Religions imagine a better future, but games can let people actively engage in making a better future. Even more, Sony and Nintendo are exporting religions less familiar in the West than Christianity. This is important because modeling has become important in the philosophy of religion. Not too long ago the philosophy of religion amounted to a bunch of people with their favorite theories yelling at one another. But now theories of how religious beliefs started and how believers interact with each other and non-believers can be simulated in computer models. One main focus is how religions foster morality through group cooperation. And games offer good data of interaction with other players of NPCs in complex environments that may be better tools than artificial lab setups. World of Warcraft and, unfortunately, Second Life have been given lots of attention. How are new members treated? Are outsiders always seen as hostile? Are free-riders (people pretending to believe in a group’s system, religious or otherwise, just to gain the advantage of the group’s resources) detected or not? EVE Online would be fascinating in this regard, but I have not found anyone writing about it.

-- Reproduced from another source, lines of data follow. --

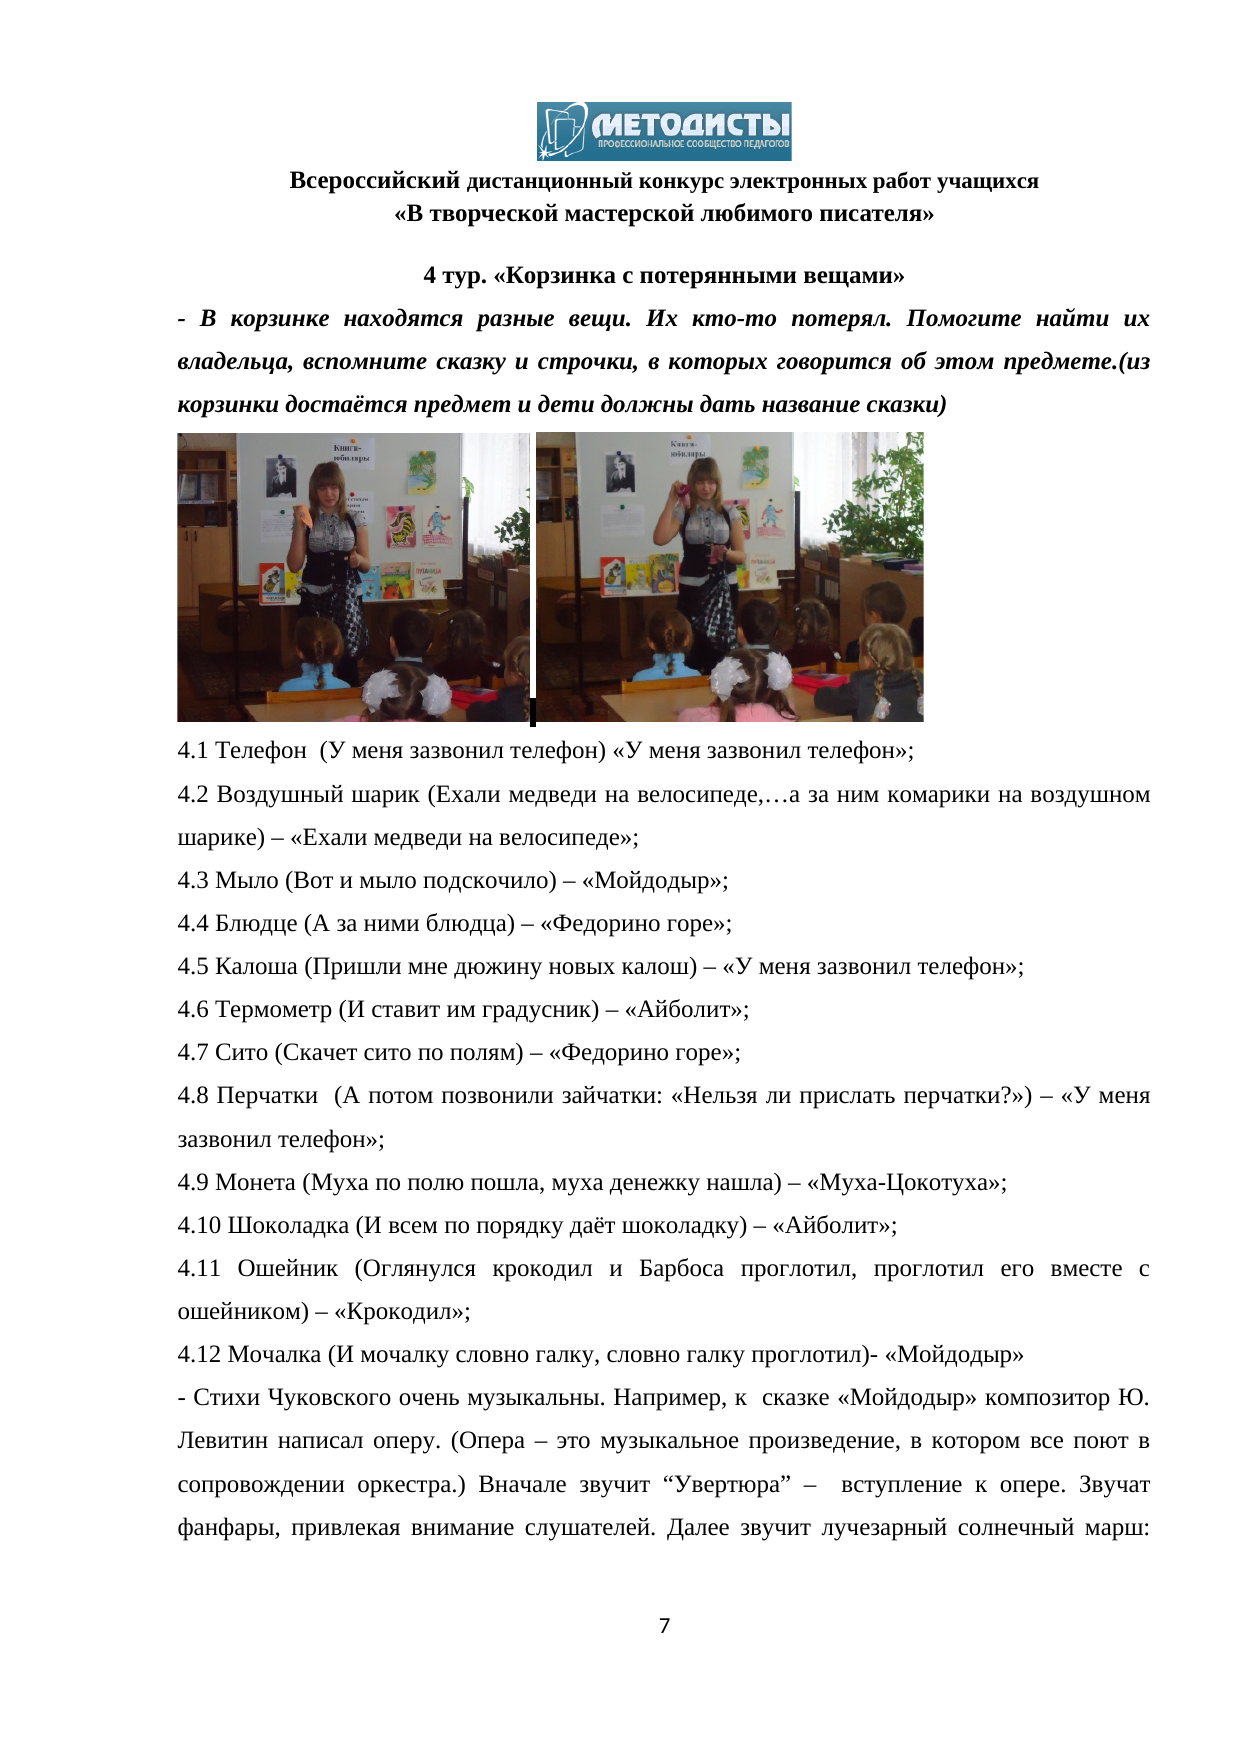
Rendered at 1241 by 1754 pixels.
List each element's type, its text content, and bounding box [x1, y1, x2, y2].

text 4.3 Мыло (Вот и мыло подскочило) – «Мойдодыр»; [177, 865, 1152, 894]
text - Стихи Чуковского очень музыкальны. Например, к сказке «Мойдодыр» композитор Ю. Левитин написал оперу. (Опера – это музыкальное произведение, в котором все поют в сопровождении оркестра.) Вначале звучит “Увертюра” – вступление к опере. Звучат фанфары, привлекая внимание слушателей. Далее звучит лучезарный солнечный марш: “Рано утром, на рассвете умываются мышата”. Финал оперы радостный. Звучит гимн воде. «Мойдодыр» слушаем оперу Ю.Левитина http://mp3tales.ru/tales/?id=150 [177, 1382, 1152, 1541]
text 4.11 Ошейник (Оглянулся крокодил и Барбоса проглотил, проглотил его вместе с ошейником) – «Крокодил»; [177, 1253, 1152, 1325]
picture [537, 102, 792, 161]
text 4.5 Калоша (Пришли мне дюжину новых калош) – «У меня зазвонил телефон»; [177, 951, 1152, 980]
text 4.10 Шоколадка (И всем по порядку даёт шоколадку) – «Айболит»; [177, 1210, 1152, 1239]
text 4.12 Мочалка (И мочалку словно галку, словно галку проглотил)- «Мойдодыр» [177, 1339, 1152, 1368]
text 4.4 Блюдце (А за ними блюдца) – «Федорино горе»; [177, 908, 1152, 937]
text 4.1 Телефон (У меня зазвонил телефон) «У меня зазвонил телефон»; [177, 736, 1152, 764]
text 4.6 Термометр (И ставит им градусник) – «Айболит»; [177, 994, 1152, 1023]
picture [536, 432, 924, 722]
text 4.7 Сито (Скачет сито по полям) – «Федорино горе»; [177, 1037, 1152, 1066]
picture [177, 433, 530, 722]
text - В корзинке находятся разные вещи. Их кто-то потерял. Помогите найти их владельца, вспомните сказку и строчки, в которых говорится об этом предмете.(из корзинки достаётся предмет и дети должны дать название сказки) [177, 303, 1152, 418]
text 4.9 Монета (Муха по полю пошла, муха денежку нашла) – «Муха-Цокотуха»; [177, 1167, 1152, 1196]
text 4.8 Перчатки (А потом позвонили зайчатки: «Нельзя ли прислать перчатки?») – «У меня зазвонил телефон»; [177, 1081, 1152, 1152]
text 4 тур. «Корзинка с потерянными вещами» [177, 260, 1152, 288]
text 4.2 Воздушный шарик (Ехали медведи на велосипеде,…а за ним комарики на воздушном шарике) – «Ехали медведи на велосипеде»; [177, 779, 1152, 851]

So, believe it or not, the popularity of games is influencing focus in religious studies. There has been a renewed focus on the body and ritual. Gaming is bodily, which is the first door to get players involved emotionally and psychologically. The issue is similar in religious studies. Bodies engage in rituals and, by enacting those rituals, create sacred acts. And to play is to transcend everyday material confinements. Maybe gamers are psychologically satisfied by the “play” in games to such an extent that organized religion is no longer needed, or maybe it heightens interest in what more might be out there.

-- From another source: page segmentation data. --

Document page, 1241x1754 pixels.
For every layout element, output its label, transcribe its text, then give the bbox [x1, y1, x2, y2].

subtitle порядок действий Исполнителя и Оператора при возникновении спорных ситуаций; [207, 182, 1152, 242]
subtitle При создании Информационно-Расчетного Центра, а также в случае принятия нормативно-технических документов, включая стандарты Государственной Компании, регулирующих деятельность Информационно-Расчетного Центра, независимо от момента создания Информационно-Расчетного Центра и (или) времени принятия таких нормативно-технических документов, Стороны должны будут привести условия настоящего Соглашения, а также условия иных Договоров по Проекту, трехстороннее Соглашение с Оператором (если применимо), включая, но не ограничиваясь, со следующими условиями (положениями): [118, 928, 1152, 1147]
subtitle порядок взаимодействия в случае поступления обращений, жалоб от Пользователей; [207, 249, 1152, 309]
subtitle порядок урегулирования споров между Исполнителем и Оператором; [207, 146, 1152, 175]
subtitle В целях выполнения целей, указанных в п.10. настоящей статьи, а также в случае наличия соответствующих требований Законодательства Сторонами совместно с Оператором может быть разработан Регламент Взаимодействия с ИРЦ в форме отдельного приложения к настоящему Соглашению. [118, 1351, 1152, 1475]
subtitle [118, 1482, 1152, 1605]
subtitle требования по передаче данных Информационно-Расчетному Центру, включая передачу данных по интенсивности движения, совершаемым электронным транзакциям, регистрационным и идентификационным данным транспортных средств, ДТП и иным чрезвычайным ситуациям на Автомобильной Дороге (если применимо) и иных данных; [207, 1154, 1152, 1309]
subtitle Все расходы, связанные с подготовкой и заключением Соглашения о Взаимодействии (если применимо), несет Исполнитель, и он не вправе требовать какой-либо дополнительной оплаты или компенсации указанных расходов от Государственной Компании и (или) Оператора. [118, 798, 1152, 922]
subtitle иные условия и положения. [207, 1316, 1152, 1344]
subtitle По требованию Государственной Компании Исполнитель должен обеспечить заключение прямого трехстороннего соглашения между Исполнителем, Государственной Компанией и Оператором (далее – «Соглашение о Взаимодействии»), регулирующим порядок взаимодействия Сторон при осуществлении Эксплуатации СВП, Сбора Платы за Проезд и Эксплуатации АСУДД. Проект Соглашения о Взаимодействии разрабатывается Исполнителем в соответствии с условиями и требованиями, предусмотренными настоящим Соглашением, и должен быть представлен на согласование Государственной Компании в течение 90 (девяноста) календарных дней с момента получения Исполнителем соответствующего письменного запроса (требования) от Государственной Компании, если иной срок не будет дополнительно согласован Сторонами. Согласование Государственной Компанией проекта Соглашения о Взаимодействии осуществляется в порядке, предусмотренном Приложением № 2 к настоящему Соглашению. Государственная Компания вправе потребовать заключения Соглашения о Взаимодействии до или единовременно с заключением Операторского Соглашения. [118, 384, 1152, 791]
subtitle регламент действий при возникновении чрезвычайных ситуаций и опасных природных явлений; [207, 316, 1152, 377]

Random notes not fitting into the narrative of this essay:
The term ‘avatar’ comes from Sanskrit and refers to the Hindu concept of a deity who takes on a human form. Those deities are actively involved in human life. Perhaps inhabiting an alternative identity through an avatar can facilitate imaginative engagement in spiritual quests and notions of good and evil.
Gamers may be empowered by the quests of games to create new real-world identities. With a focus on choice-making, gamers might learn about what they really seek in life and increase self-knowledge.
Gnostics make good and evil absolute – no gradations – and also make good and evil forces in the universe which actually fight. The Gnostic Gospels are not recognized as official by any major denomination, but have received attention from scholars.
Postmodern and womanist theologians have discarded abstract ideas and prefer theologies that empower people to make their local context better rather than dumping all responsibility on one God. Do games help this transition with their focus on community engagement?
Humans play (Olympics, NFL, game shows) and play is sacred, set off from the ordinary life, with its own rules that can differ from what we expect in profane living. The worlds we live in can contradict one another. They have semi-permeable boundaries with content leaking over the boundaries, so we cannot live in one, play in another, and avoid any conflict.